From my posts in the past, you might know that my ex and I get along fine most of the time. We're divorced but the marriage should have ended two years ago. Every so often, you might even be able to call us friends.
But I am absolutely SEETHING inside.
I wish I could just rip into him about all the things I am angry about. Hell, I still might, 15 years from now when our kids are grown. I am careful not to make him mad at me because he takes it out on the kids by not seeing them and says "I don't want to be around you" as an excuse.
So many things from the past 12 years I am still so angry about. I am angry at him, and I am angry at myself for letting it go on so long.
I even sort of wish he'd try to get me back again so I can list all the reasons why he's a shitty human being.
I can almost come close to saying I hate him. It's a hate that runs deep, the kind of hate that can only come from loving some one.
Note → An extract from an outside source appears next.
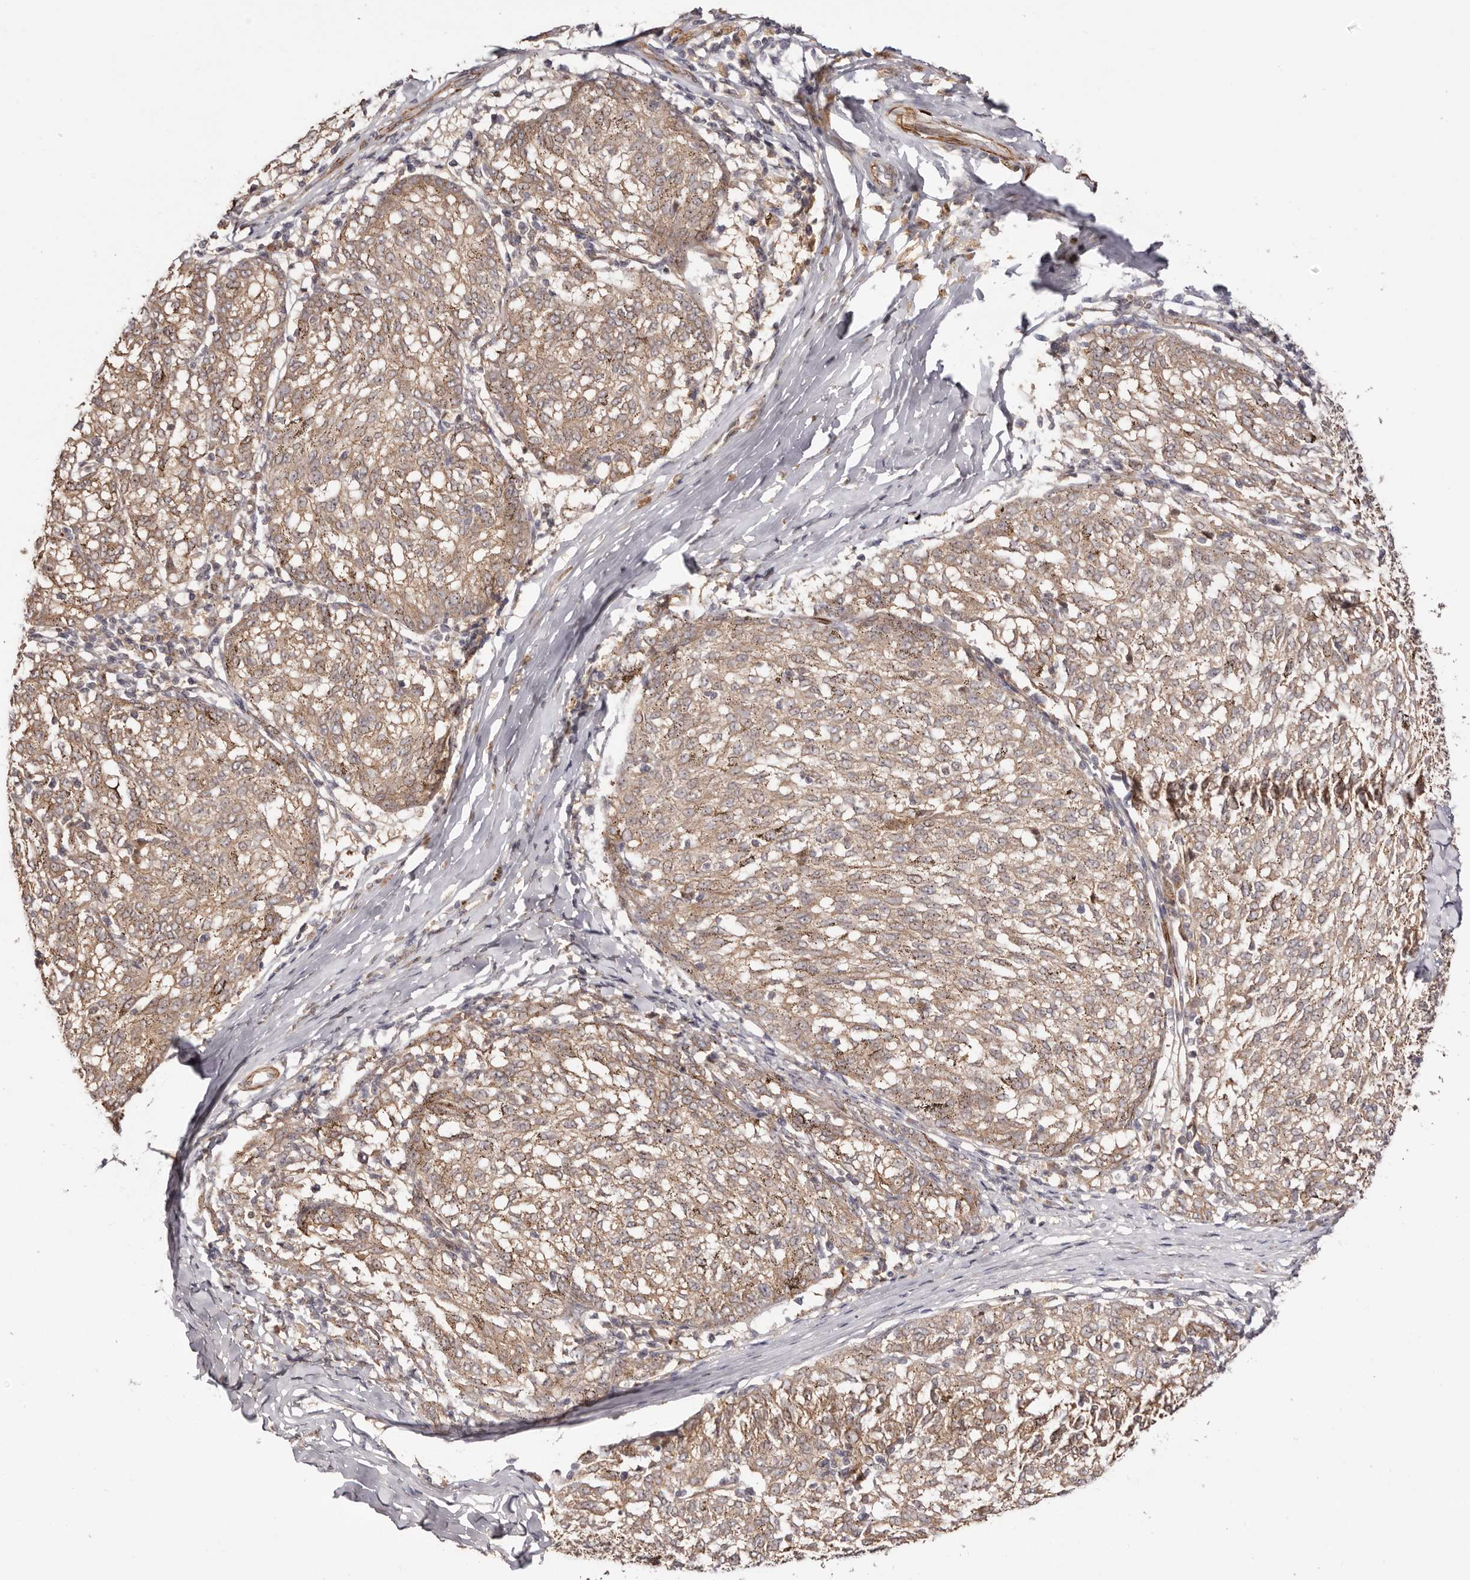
{"staining": {"intensity": "moderate", "quantity": ">75%", "location": "cytoplasmic/membranous"}, "tissue": "melanoma", "cell_type": "Tumor cells", "image_type": "cancer", "snomed": [{"axis": "morphology", "description": "Malignant melanoma, NOS"}, {"axis": "topography", "description": "Skin"}], "caption": "Human malignant melanoma stained with a protein marker shows moderate staining in tumor cells.", "gene": "MICAL2", "patient": {"sex": "female", "age": 72}}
I am having a really bad night.
There is not step-by-step guide how to let it go part of it is time and the other part is you realizing that holding onto the anger ONLY affects you (and sometimes the kid) and
You already have had the time pass now you really have to talk to yourself how this is only hurting you and it isn't worth it
I had to back up rethink what i was fixing to say. It would be a lie to say i'm not angry with my ex. Fresh events like him stopping cs right at holidays has me furious! Up till this point all the anger was gone out of me. Its hard to let go of anger. LOL On a funny side my ex would turn around walk out if i was watching Mr & Mrs smith...we were both in army together and he knew my favorite line ''you still alive baby?!'' hahaha
December 9, 2012 at 11:44 AMHmmmm that's a tough question. Over time, my anger turned into indifference. I just choose to not feel anger towards him anymore. It's a waste of energy--kwim? Not going to change anything
December 9, 2012 at 1:02 PMI hear ya!!!!! My ex and I are 'friends' buy I try to keep it that way so we don't have more problems!! He never pays on time, hardly makes an effort to see our ds, and he is the one who ruined the marriage. I asked for the divorce and honestly, I miss my life. I miss my house, having a husband, coming home to a family. Now it's my son and I, and as cool as that is, I want help. He messed it all up and I'm suffering for it.
I have a punching bag, and I usually talk to my sis. She lets me VENT and still doesn't see me as a negative, angry, bitter person. (I had a friend I vented to, things didn't turn out well because they didn't see I just needed to talk things through). She never judges and only interjects if she needs to.
Its not an easy thing to do. I don't know your situation, but if you take one day at a time it will get better. Try to see if you can find another friend who will lift you up over this and forget about him. He don't want to make the effort to see them, it's not your problem. *Smile*
When I was still mad at my ex I would imagine him being hung, drawn and quartered. And when I didn't have time to indulge in that I would go to my martial arts class and work it out there. It's amazing how much better a woman can feel after a few throwdowns! lol
But I haven't bothered with any of those in years. Being angry was taking up to much energy and time, neither of which I had in large quantities to begin with. So I just stopped. I figured I could channel all the energy I was spending being mad at him (and he didn't even know it) on classes at college. Now I have a BA. :)
by ilovemyson93December 9, 2012 at 3:51 PM
I know the feeling. My baby's dad and I are getting a divorce because he cheated on me with a 16 year old. I still don't like him but I try to be civil for my son's sake. When I think about everything he put me and my son through, I get so angry. When it first happened, I hated him so much. I have gotten better but I still have my moments.
I've been thinking about just writing out everything I"m angry about in a letter to him but not really give it to him. Like a previous poster, I am not always so bitter but sometimes, things remind me of shit he's done. Like yesterday I was reminded that he lied to me about going to a bar while I was in the hospital with our one year old who was dehydrated with the rotovirus with an IV in his foot and another man who has no obligation to me or my kids drove all the way to my house to get some things I needed, drove all the way to the hospital to bring it to me and drove all the way back home, a total of about 2 hours driving.